The Lee County 911 center typically takes around 70,000 calls in just one year. For dispatchers to do their work it’s important their equipment is in its best shape.
Nikkie Cilinski, the Director at the 911 Center in Lee County, said dispatchers typically work 12-hour shifts and a large portion of the funds went to updating their desk space.
That included making their desk adjustable, updating monitors and creating better ventilation for their computer systems.
“It keeps them from overheating and keeps the life span of our systems a lot longer,” Cilinksi said.
Day to day they take calls responding to suicides, children in distress, missing persons, car accidents and many other emergencies.
“Our lives are a constant emergency situation, so we have to be highly trained, highly empathetic (and) ready to go,” Cilinski said.
Working in the industry for a little more than a decade, Cilinski said it’s a difficult but rewarding job.
″It’s more than answering a phone. It’s answering the phone to save a life, to render aid once you get into it. It’s a really hard job to step away from because It’s such an important job,” Cilinski said.
Amber white, a communications officer, said helping first responders and the person on the other line has been the most rewarding part for her.
″For them it’s the worst day of their life, and to be able to help them get the help they need to get everything handled, I think it’s probably my favorite part,” White said.
She also reflected on one of the hardest calls she’s taken.
“Unfortunately, I got to listen to the lady take the last breath on the phone that was pretty hard,” White said.

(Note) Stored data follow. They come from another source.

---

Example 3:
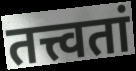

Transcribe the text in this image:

तत्त्वतां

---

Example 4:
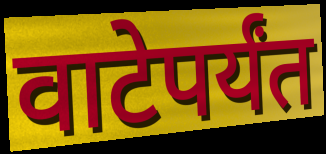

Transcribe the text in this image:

वाटेपर्यंत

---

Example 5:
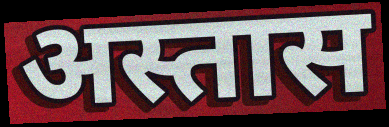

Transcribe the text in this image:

अस्तास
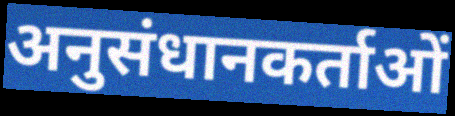
अनुसंधानकर्ताओं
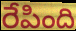
రేపింది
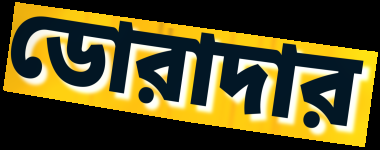
ডোরাদার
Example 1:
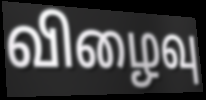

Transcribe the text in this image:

விழைவு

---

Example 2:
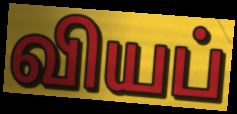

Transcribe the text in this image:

வியப்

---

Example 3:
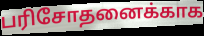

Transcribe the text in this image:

பரிசோதனைக்காக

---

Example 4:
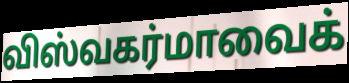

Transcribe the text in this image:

விஸ்வகர்மாவைக்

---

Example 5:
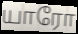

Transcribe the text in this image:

யாரோ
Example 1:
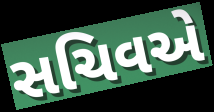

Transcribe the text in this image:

Being the first, first responders, they do as much prevention as possible, such as asking questions to give to police or firemen, but also walking someone through a crisis before EMS arrives.

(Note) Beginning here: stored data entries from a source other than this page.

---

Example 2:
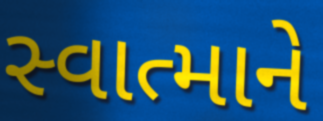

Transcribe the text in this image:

સ્વાત્માને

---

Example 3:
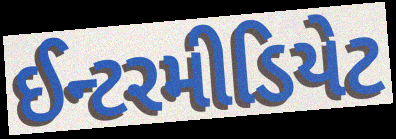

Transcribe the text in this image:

ઈન્ટરમીડિયેટ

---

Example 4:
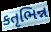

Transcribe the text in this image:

કતૃભિન્ન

“We can do anything from back pain to bleeding wounds to breathing problems. We can even walk somebody through childbirth,” Cilinski said.
They’ve also introduced Texty, a program where a person can text 911 instead of calling.

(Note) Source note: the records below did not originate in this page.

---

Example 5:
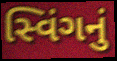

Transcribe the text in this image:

સ્વિંગનું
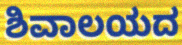
ಶಿವಾಲಯದ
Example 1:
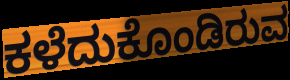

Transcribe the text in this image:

ಕಳೆದುಕೊಂಡಿರುವ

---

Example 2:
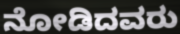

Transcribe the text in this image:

ನೋಡಿದವರು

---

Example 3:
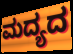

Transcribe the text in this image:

ಮದ್ಯದ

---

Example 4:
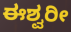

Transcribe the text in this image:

ಈಶ್ವರೀ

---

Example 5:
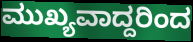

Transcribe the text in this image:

ಮುಖ್ಯವಾದ್ದರಿಂದ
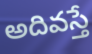
అదివస్తే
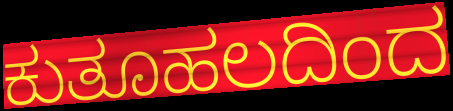
ಕುತೂಹಲದಿಂದ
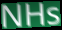
NHs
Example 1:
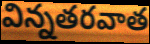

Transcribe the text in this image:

విన్నతరవాత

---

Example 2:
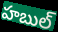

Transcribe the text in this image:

హబుల్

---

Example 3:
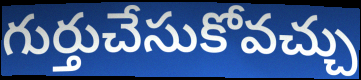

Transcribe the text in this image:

గుర్తుచేసుకోవచ్చు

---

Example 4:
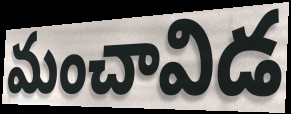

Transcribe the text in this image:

మంచావిడ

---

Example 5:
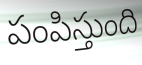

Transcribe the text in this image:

పంపిస్తుంది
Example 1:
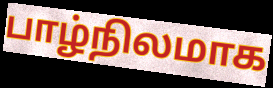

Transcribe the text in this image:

பாழ்நிலமாக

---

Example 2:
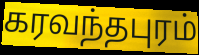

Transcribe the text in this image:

கரவந்தபுரம்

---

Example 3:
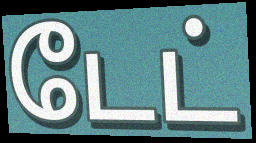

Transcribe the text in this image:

டேட்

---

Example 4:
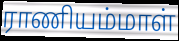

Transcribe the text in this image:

ராணியம்மாள்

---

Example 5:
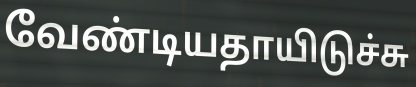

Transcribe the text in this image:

வேண்டியதாயிடுச்சு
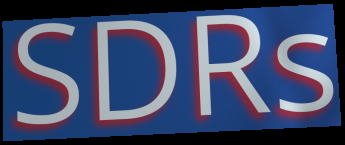
SDRs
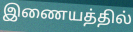
இணையத்தில்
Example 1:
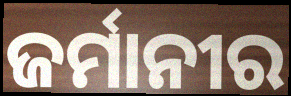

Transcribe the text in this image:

“It rings just like a regular 911 call. You don’t want to draw attention to yourself by speaking, so you can always turn your phone on silent and start texting,” Cilinski said.
Through the app, the call center would get a person’s general location and start asking other questions about the situation while help is on the way.
So far, they’ve answered a little more than 30,000 calls. Cilinski said the busiest time will be at the end of the year near the holidays.